Travel offers social benefits.
Travel can help you deepen relationships with family and friends and offers opportunities to meet new people as well. Group travel with friends from home or people brought together by a common interest helps build social ties which promote good mental health. Also, travelers can hardly avoid being introduced to new people – often with different backgrounds and perspectives. Research shows that active social participation, especially later in life, brings positive benefits to our emotional well-being.
There are cognitive rewards.
You can go on an educational vacation or attend a week-long class somewhere – but no matter where you travel, you will be meeting new people, navigating unfamiliar places, and trying out different things – all activities that stimulate and challenge the brain. Travelers who search out different environments are exposed to unfamiliar cultures, which stretch their imaginations and force them to consider new ways of thinking.

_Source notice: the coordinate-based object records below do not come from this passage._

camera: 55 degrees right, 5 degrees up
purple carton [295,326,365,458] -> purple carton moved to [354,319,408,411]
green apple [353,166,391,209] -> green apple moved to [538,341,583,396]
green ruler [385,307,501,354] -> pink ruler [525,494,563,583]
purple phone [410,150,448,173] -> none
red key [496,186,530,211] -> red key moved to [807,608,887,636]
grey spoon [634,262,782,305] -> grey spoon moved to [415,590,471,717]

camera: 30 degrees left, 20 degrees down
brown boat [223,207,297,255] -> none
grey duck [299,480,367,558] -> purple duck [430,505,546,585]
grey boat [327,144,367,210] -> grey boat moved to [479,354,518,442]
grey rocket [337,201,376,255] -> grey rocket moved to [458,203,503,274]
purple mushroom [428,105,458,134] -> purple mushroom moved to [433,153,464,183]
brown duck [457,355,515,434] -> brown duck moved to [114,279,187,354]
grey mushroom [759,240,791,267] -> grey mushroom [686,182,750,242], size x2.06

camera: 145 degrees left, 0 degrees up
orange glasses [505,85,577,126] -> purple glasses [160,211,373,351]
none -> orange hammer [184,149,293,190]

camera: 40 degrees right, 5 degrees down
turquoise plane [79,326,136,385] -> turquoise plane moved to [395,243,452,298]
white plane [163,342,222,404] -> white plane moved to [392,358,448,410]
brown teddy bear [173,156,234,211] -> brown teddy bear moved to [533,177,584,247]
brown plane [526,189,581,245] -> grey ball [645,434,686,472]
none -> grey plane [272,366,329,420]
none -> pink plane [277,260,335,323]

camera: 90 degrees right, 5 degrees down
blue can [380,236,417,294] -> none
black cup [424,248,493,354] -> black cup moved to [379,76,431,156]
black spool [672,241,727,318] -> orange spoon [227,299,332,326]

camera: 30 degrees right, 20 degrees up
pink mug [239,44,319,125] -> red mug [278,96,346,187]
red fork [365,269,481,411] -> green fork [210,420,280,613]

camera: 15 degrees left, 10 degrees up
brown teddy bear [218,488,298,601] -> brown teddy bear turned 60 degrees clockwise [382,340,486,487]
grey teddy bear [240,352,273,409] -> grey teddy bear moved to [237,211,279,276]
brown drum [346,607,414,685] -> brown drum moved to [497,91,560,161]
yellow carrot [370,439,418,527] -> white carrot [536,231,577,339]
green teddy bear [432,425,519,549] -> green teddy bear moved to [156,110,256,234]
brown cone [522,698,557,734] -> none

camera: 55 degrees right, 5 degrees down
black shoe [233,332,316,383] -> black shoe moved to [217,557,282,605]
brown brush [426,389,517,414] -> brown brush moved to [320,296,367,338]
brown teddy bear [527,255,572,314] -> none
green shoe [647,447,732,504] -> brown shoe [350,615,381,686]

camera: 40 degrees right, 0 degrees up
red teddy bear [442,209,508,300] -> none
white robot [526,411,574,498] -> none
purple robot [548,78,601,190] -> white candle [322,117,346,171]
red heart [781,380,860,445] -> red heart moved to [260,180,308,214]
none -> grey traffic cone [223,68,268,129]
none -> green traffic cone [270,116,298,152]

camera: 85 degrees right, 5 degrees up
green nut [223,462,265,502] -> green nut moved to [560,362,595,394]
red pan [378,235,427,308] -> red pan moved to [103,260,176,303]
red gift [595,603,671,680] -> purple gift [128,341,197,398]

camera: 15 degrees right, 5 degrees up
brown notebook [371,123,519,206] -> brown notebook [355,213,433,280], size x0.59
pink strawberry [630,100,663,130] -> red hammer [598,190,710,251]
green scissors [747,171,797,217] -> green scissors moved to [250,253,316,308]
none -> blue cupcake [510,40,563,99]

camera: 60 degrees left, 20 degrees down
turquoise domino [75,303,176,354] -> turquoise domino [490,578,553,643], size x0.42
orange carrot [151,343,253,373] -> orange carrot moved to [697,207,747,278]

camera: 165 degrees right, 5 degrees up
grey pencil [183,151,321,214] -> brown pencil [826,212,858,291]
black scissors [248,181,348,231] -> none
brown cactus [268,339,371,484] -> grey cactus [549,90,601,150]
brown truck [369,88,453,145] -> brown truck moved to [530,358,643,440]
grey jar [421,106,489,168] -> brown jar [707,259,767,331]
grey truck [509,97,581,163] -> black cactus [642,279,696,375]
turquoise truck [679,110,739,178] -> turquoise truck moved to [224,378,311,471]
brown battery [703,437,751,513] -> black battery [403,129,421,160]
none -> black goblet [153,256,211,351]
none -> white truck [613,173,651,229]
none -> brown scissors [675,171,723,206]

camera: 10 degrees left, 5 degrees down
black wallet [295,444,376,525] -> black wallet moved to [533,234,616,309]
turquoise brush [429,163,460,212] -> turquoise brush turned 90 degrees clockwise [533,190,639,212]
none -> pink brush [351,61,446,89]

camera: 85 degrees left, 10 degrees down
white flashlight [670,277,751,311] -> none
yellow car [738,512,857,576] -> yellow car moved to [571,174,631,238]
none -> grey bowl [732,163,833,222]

The novelty of travel – especially the kind that involves navigating in unfamiliar territory – is a key to boosting your brainpower and can lower the risk of dementia later in life.
It improves your mood and lowers your stress levels.
Studies have shown that the majority of travelers (actually 86%) said that travel “improves their mood and outlook about life in general”. And most respondents also agree that travel relieves stress and contributes to both physical and mental well-being. While many people are aware of the benefits of taking a vacation, they don’t always appreciate that the effects of stress relief linger long after they get home. Retiree travelers are notably more likely than non-retirees to feel satisfied with their ability to “get things done” and maintain a positive outlook.
Factor travel into your retirement budget. If your budget is tight, challenge yourself to find ways to cut financial corners without shortchanging your experience. For example, you don’t have to fly to faraway vacation spots like Hawaii or Europe to reap the benefits (although I highly recommend them both!). Most people report that their most rewarding trips are not necessarily to far-off destinations, but to places where they share the experience with family and friends. You can go on vacation during the off-season, take advantage of senior discounts, travel with a social club or alumni organization group, or volunteer to help plan a trip with a group from church or your neighborhood.
Don’t think of travel as just another discretionary expense, consider it an investment in your health, happiness, and future!